:: YOUR ASSIGNMENT ::
Scan the entries below for the string "sobre" and copy every line where it turns up.

--- EXTRACTED DATA Enclosed Below ---

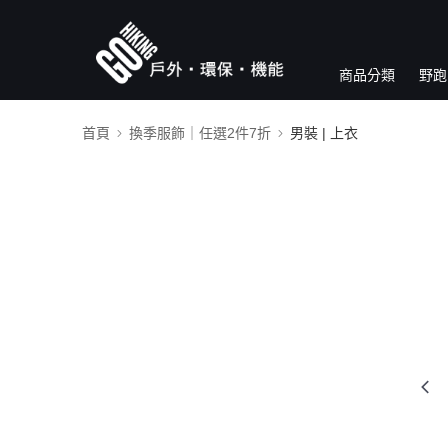
商品分類
野跑
首頁
換季服飾｜任選2件7折
男裝 | 上衣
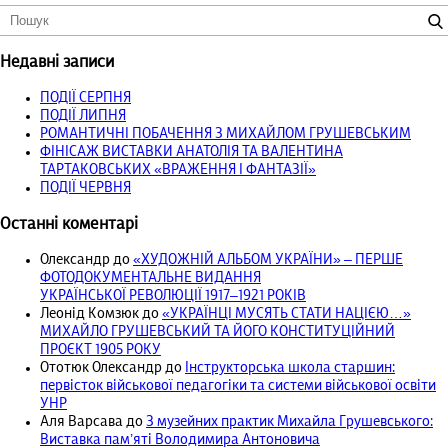
Недавні записи
ПОДІЇ СЕРПНЯ
ПОДІЇ ЛИПНЯ
РОМАНТИЧНІ ПОБАЧЕННЯ З МИХАЙЛОМ ГРУШЕВСЬКИМ
ФІНІСАЖ ВИСТАВКИ АНАТОЛІЯ ТА ВАЛЕНТИНА
ТАРТАКОВСЬКИХ «ВРАЖЕННЯ І ФАНТАЗІЇ»
ПОДІЇ ЧЕРВНЯ
Останні коментарі
Олександр
до
«ХУДОЖНІЙ АЛЬБОМ УКРАЇНИ» – ПЕРШЕ
ФОТОДОКУМЕНТАЛЬНЕ ВИДАННЯ
УКРАЇНСЬКОЇ РЕВОЛЮЦІЇ 1917‒1921 РОКІВ
Леонід Комзюк
до
«УКРАЇНЦІ МУСЯТЬ СТАТИ НАЦІЄЮ…»
МИХАЙЛО ГРУШЕВСЬКИЙ ТА ЙОГО КОНСТИТУЦІЙНИЙ
ПРОЄКТ 1905 РОКУ
Ототюк Олександр
до
Інструкторська школа старшин:
первісток військової педагогіки та системи військової освіти
УНР
Аля Варсава
до
З музейних практик Михайла Грушевського:
Виставка пам’яті Володимира Антоновича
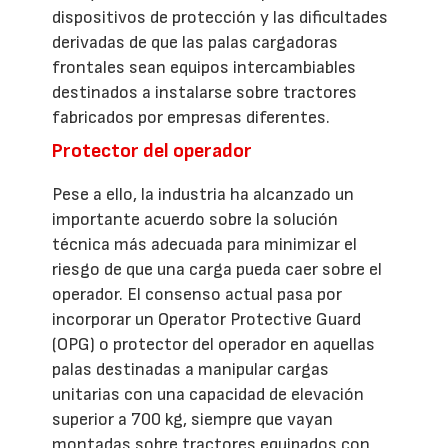
dispositivos de protección y las dificultades
derivadas de que las palas cargadoras
frontales sean equipos intercambiables
destinados a instalarse sobre tractores
fabricados por empresas diferentes.
Protector del operador
Pese a ello, la industria ha alcanzado un
importante acuerdo sobre la solución
técnica más adecuada para minimizar el
riesgo de que una carga pueda caer sobre el
operador. El consenso actual pasa por
incorporar un Operator Protective Guard
(OPG) o protector del operador en aquellas
palas destinadas a manipular cargas
unitarias con una capacidad de elevación
superior a 700 kg, siempre que vayan
montadas sobre tractores equipados con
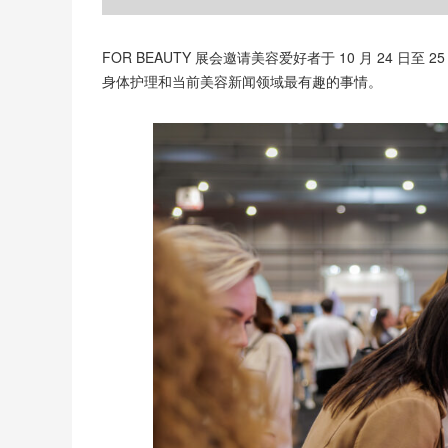
FOR BEAUTY 展会邀请美容爱好者于 10 月 24 日至
身体护理和当前美容新闻领域最有趣的事情。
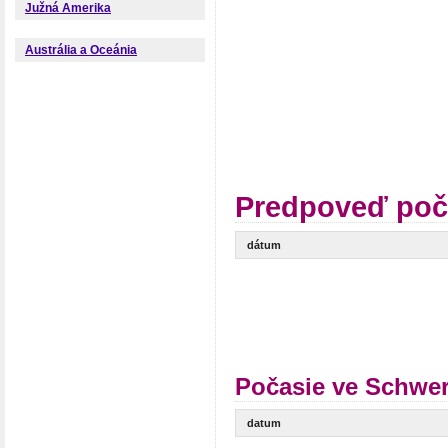
Južná Amerika
Austrália a Oceánia
Predpoveď poč
dátum
Počasie ve Schwer
datum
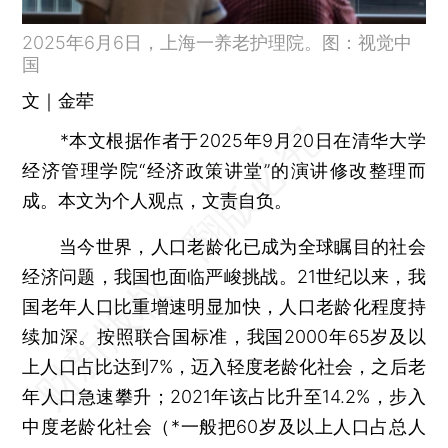
2025年6月6日，上海一养老护理院。图：视觉中
国
文｜金荦
*本文根据作者于2025年9月20日在清华大学
经济管理学院“经济政策讲堂”的演讲修改整理而
成。本文为个人观点，文责自负。
当今世界，人口老龄化已成为全球瞩目的社会
经济问题，我国也面临严峻挑战。21世纪以来，我
国老年人口比重增速明显加快，人口老龄化程度持
续加深。按照联合国标准，我国2000年65岁及以
上人口占比达到7%，迈入轻度老龄化社会，之后老
年人口急速攀升；2021年该占比升至14.2%，步入
中度老龄化社会（*一般把60岁及以上人口占总人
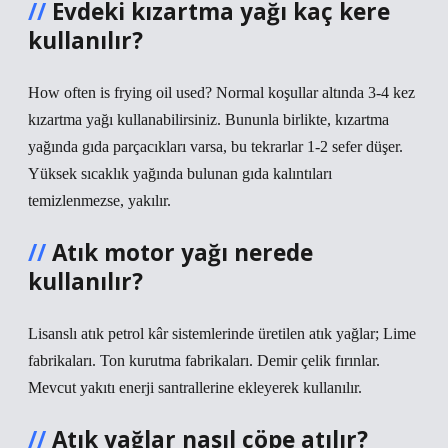
Evdeki kızartma yağı kaç kere
kullanılır?
How often is frying oil used? Normal koşullar altında 3-4 kez
kızartma yağı kullanabilirsiniz. Bununla birlikte, kızartma
yağında gıda parçacıkları varsa, bu tekrarlar 1-2 sefer düşer.
Yüksek sıcaklık yağında bulunan gıda kalıntıları
temizlenmezse, yakılır.
Atık motor yağı nerede
kullanılır?
Lisanslı atık petrol kâr sistemlerinde üretilen atık yağlar; Lime
fabrikaları. Ton kurutma fabrikaları. Demir çelik fırınlar.
Mevcut yakıtı enerji santrallerine ekleyerek kullanılır.
Atık yağlar nasıl çöpe atılır?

--- End of Enclosed EXTRACTED DATA ---

:: SOLUTION FOR THIS EXERCISE ::
destinados a instalarse sobre tractores
importante acuerdo sobre la solución
riesgo de que una carga pueda caer sobre el
montadas sobre tractores equipados con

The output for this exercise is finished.